YOUR ASSIGNMENT | An exact copy of each record is required.

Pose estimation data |
┄┄┄┄┄┄

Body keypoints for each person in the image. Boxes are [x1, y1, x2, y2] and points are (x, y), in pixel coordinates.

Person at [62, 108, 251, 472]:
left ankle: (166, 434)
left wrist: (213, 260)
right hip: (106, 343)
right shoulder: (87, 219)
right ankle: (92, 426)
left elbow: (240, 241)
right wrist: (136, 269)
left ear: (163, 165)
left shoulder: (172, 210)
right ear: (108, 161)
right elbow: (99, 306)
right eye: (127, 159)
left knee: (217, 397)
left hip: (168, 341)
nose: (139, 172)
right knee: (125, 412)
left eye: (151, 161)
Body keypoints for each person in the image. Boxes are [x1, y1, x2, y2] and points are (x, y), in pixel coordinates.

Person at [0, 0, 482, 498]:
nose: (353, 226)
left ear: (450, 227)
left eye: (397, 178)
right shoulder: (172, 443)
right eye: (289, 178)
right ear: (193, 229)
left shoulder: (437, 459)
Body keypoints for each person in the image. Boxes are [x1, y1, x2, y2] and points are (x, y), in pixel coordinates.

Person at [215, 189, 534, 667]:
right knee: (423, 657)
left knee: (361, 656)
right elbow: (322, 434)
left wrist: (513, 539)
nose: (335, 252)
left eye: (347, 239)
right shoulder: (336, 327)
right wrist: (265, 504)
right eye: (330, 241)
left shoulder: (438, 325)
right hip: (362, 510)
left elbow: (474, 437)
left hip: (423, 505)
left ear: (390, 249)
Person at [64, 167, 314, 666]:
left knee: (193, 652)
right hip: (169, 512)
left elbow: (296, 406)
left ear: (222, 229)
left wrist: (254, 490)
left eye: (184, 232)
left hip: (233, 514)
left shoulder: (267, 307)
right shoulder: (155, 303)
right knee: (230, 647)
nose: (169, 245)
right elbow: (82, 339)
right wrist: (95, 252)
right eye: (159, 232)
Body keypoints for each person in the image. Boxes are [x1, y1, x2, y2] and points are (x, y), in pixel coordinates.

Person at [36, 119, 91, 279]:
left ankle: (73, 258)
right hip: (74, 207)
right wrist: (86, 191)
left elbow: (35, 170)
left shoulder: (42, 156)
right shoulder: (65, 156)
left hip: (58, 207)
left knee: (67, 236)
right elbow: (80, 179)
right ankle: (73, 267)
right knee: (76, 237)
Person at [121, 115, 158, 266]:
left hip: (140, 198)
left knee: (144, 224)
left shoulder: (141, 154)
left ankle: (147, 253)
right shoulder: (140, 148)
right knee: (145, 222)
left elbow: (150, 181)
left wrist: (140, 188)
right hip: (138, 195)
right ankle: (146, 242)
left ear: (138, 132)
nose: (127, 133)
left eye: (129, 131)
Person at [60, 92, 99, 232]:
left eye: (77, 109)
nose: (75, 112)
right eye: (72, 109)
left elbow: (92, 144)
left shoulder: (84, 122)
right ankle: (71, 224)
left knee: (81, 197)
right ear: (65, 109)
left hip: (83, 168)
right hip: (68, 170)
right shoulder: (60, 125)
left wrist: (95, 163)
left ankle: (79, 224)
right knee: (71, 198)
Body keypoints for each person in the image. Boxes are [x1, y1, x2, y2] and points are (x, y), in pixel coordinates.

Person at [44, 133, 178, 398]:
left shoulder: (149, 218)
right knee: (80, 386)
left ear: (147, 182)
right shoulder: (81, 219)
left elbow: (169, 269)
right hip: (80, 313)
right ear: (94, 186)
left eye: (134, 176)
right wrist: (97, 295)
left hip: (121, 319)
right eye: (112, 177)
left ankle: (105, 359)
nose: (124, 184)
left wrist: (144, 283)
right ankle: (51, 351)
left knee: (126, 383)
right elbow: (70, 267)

┄┄┄┄┄┄

COMPLETED EXERCISE |
Body keypoints for each person in the image. Boxes are [x1, y1, x2, y2] and points are (x, y), in pixel coordinates.

Person at [62, 108, 251, 472]:
left ankle: (166, 434)
left wrist: (213, 260)
right hip: (106, 343)
right shoulder: (87, 219)
right ankle: (92, 426)
left elbow: (240, 241)
right wrist: (136, 269)
left ear: (163, 165)
left shoulder: (172, 210)
right ear: (108, 161)
right elbow: (99, 306)
right eye: (127, 159)
left knee: (217, 397)
left hip: (168, 341)
nose: (139, 172)
right knee: (125, 412)
left eye: (151, 161)
Body keypoints for each person in the image. Boxes are [x1, y1, x2, y2] and points are (x, y), in pixel coordinates.

Person at [0, 0, 482, 498]:
nose: (353, 226)
left ear: (450, 227)
left eye: (397, 178)
right shoulder: (172, 443)
right eye: (289, 178)
right ear: (193, 229)
left shoulder: (437, 459)
Body keypoints for each person in the image. Boxes are [x1, y1, x2, y2] and points are (x, y), in pixel coordinates.

Person at [215, 189, 534, 667]:
right knee: (423, 657)
left knee: (361, 656)
right elbow: (322, 434)
left wrist: (513, 539)
nose: (335, 252)
left eye: (347, 239)
right shoulder: (336, 327)
right wrist: (265, 504)
right eye: (330, 241)
left shoulder: (438, 325)
right hip: (362, 510)
left elbow: (474, 437)
left hip: (423, 505)
left ear: (390, 249)
Person at [64, 167, 314, 666]:
left knee: (193, 652)
right hip: (169, 512)
left elbow: (296, 406)
left ear: (222, 229)
left wrist: (254, 490)
left eye: (184, 232)
left hip: (233, 514)
left shoulder: (267, 307)
right shoulder: (155, 303)
right knee: (230, 647)
nose: (169, 245)
right elbow: (82, 339)
right wrist: (95, 252)
right eye: (159, 232)
Body keypoints for each person in the image. Boxes are [x1, y1, x2, y2] and points are (x, y), in pixel coordinates.

Person at [36, 119, 91, 279]:
left ankle: (73, 258)
right hip: (74, 207)
right wrist: (86, 191)
left elbow: (35, 170)
left shoulder: (42, 156)
right shoulder: (65, 156)
left hip: (58, 207)
left knee: (67, 236)
right elbow: (80, 179)
right ankle: (73, 267)
right knee: (76, 237)
Person at [121, 115, 158, 266]:
left hip: (140, 198)
left knee: (144, 224)
left shoulder: (141, 154)
left ankle: (147, 253)
right shoulder: (140, 148)
right knee: (145, 222)
left elbow: (150, 181)
left wrist: (140, 188)
right hip: (138, 195)
right ankle: (146, 242)
left ear: (138, 132)
nose: (127, 133)
left eye: (129, 131)
Person at [60, 92, 99, 232]:
left eye: (77, 109)
nose: (75, 112)
right eye: (72, 109)
left elbow: (92, 144)
left shoulder: (84, 122)
right ankle: (71, 224)
left knee: (81, 197)
right ear: (65, 109)
left hip: (83, 168)
right hip: (68, 170)
right shoulder: (60, 125)
left wrist: (95, 163)
left ankle: (79, 224)
right knee: (71, 198)
Body keypoints for each person in the image. Boxes are [x1, y1, x2, y2] and points are (x, y), in pixel coordinates.

Person at [44, 133, 178, 398]:
left shoulder: (149, 218)
right knee: (80, 386)
left ear: (147, 182)
right shoulder: (81, 219)
left elbow: (169, 269)
right hip: (80, 313)
right ear: (94, 186)
left eye: (134, 176)
right wrist: (97, 295)
left hip: (121, 319)
right eye: (112, 177)
left ankle: (105, 359)
nose: (124, 184)
left wrist: (144, 283)
right ankle: (51, 351)
left knee: (126, 383)
right elbow: (70, 267)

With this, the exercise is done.